━━━ AVAILABLE RECORDS ━━━

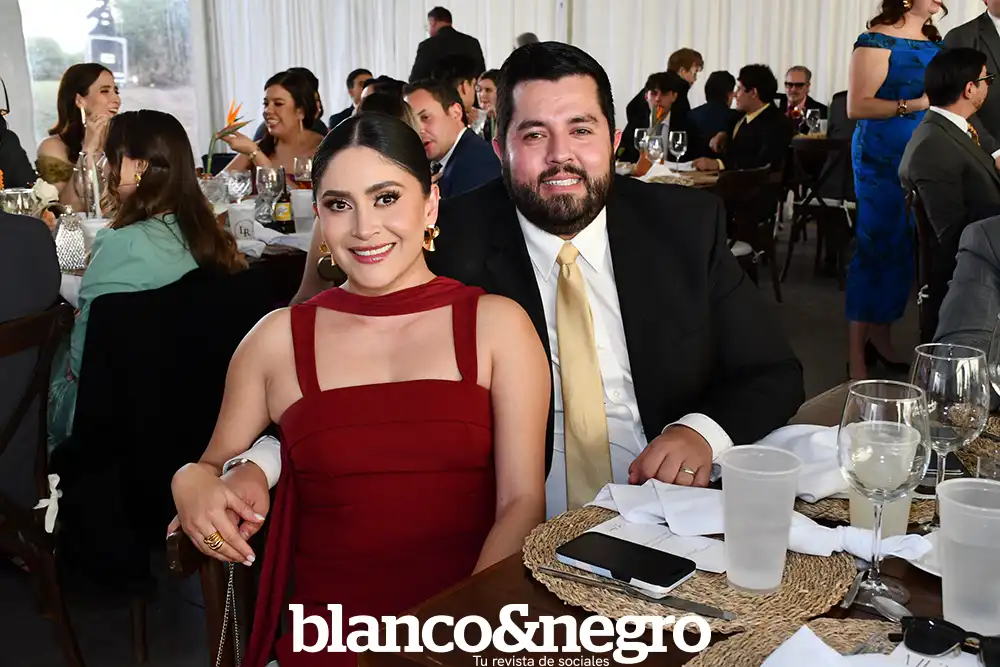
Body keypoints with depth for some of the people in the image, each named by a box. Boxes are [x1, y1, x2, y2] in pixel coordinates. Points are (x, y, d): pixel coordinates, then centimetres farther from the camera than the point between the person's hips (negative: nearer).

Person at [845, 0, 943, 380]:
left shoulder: (935, 42, 14)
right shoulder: (878, 41, -8)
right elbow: (856, 106, -15)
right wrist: (913, 105, -22)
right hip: (883, 159, -7)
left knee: (904, 250, 9)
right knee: (875, 248, -5)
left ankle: (881, 338, 23)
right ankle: (857, 359, -1)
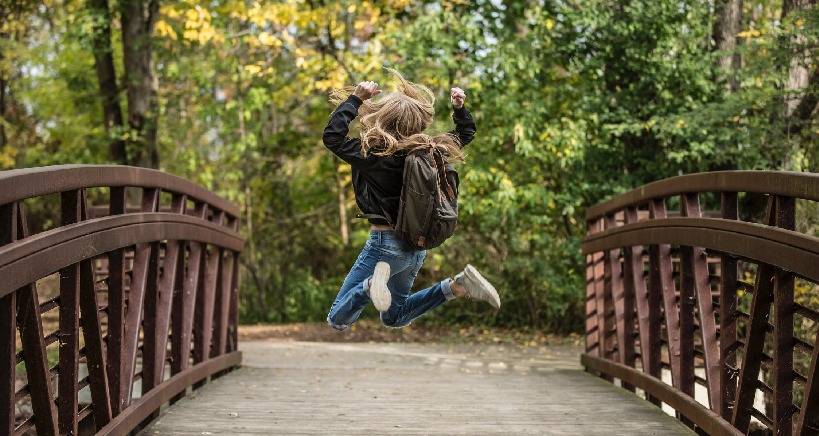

━━━

HOW TO COMPLETE THIS TASK
Copy out the lines of the records above, swapping "ankle" for "ankle joint" wherever it appears and changing nothing else. Leave the pictures out of your answer.

WORKED SOLUTION
Body keypoints with depth for some of the people in the image, each named by a box. Boxes are [x1, y1, x2, y2] in pixel coordinates. Points are (x, y, d): pixel coordinates, then centimetres farther from the camera than the point between the person's hips (negative: nearer).

Person at [845, 0, 943, 380]:
left shoulder: (935, 42, 14)
right shoulder: (878, 41, -8)
right elbow: (856, 106, -15)
right wrist: (913, 105, -22)
right hip: (883, 159, -7)
left knee: (904, 250, 9)
right knee: (875, 248, -5)
left ankle joint: (881, 338, 23)
right ankle joint: (857, 359, -1)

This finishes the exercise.